_YOUR ASSIGNMENT:_ Please give back the listing exactly, without any of its pictures.
□ □ □ □
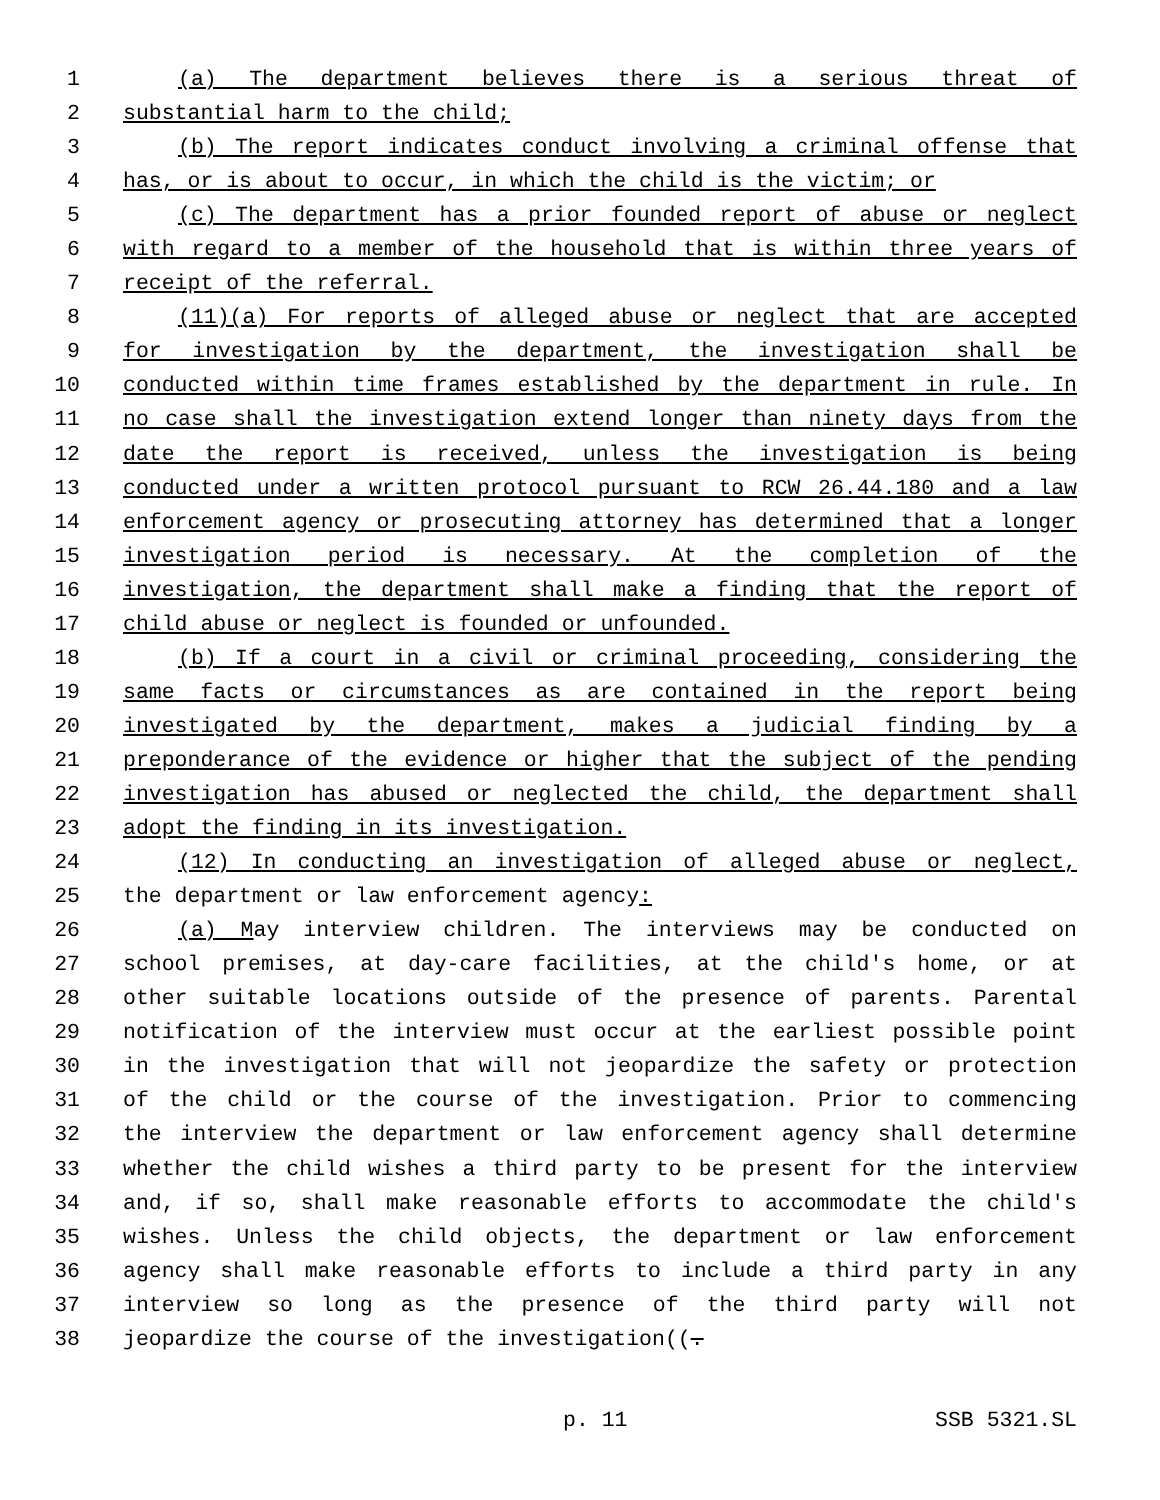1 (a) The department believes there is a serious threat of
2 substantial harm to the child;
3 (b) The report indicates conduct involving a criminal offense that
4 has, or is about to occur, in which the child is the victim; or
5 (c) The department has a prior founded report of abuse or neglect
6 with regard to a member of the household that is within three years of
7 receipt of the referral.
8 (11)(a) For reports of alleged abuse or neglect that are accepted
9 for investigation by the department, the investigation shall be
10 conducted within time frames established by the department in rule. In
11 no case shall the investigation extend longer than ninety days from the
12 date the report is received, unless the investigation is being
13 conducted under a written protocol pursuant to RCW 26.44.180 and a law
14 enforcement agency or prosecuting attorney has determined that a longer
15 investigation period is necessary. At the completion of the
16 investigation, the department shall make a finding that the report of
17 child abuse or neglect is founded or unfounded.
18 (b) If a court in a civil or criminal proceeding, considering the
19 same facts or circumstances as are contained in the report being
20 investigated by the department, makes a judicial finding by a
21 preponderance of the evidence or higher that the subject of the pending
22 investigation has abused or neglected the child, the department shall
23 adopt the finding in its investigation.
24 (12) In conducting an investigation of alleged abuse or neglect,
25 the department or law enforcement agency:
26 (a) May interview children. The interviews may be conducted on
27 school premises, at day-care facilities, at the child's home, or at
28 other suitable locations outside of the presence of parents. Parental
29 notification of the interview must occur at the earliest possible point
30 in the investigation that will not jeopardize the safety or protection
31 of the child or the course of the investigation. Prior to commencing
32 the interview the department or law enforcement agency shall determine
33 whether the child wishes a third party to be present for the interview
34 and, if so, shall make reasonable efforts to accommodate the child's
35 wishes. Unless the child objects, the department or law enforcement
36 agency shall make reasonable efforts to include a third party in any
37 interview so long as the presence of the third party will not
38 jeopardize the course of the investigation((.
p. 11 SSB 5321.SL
□ □ □ □
_OUTPUT OF THE EXERCISE:_
1 (a) The department believes there is a serious threat of
2 substantial harm to the child;
3 (b) The report indicates conduct involving a criminal offense that
4 has, or is about to occur, in which the child is the victim; or
5 (c) The department has a prior founded report of abuse or neglect
6 with regard to a member of the household that is within three years of
7 receipt of the referral.
8 (11)(a) For reports of alleged abuse or neglect that are accepted
9 for investigation by the department, the investigation shall be
10 conducted within time frames established by the department in rule. In
11 no case shall the investigation extend longer than ninety days from the
12 date the report is received, unless the investigation is being
13 conducted under a written protocol pursuant to RCW 26.44.180 and a law
14 enforcement agency or prosecuting attorney has determined that a longer
15 investigation period is necessary. At the completion of the
16 investigation, the department shall make a finding that the report of
17 child abuse or neglect is founded or unfounded.
18 (b) If a court in a civil or criminal proceeding, considering the
19 same facts or circumstances as are contained in the report being
20 investigated by the department, makes a judicial finding by a
21 preponderance of the evidence or higher that the subject of the pending
22 investigation has abused or neglected the child, the department shall
23 adopt the finding in its investigation.
24 (12) In conducting an investigation of alleged abuse or neglect,
25 the department or law enforcement agency:
26 (a) May interview children. The interviews may be conducted on
27 school premises, at day-care facilities, at the child's home, or at
28 other suitable locations outside of the presence of parents. Parental
29 notification of the interview must occur at the earliest possible point
30 in the investigation that will not jeopardize the safety or protection
31 of the child or the course of the investigation. Prior to commencing
32 the interview the department or law enforcement agency shall determine
33 whether the child wishes a third party to be present for the interview
34 and, if so, shall make reasonable efforts to accommodate the child's
35 wishes. Unless the child objects, the department or law enforcement
36 agency shall make reasonable efforts to include a third party in any
37 interview so long as the presence of the third party will not
38 jeopardize the course of the investigation((.
p. 11 SSB 5321.SL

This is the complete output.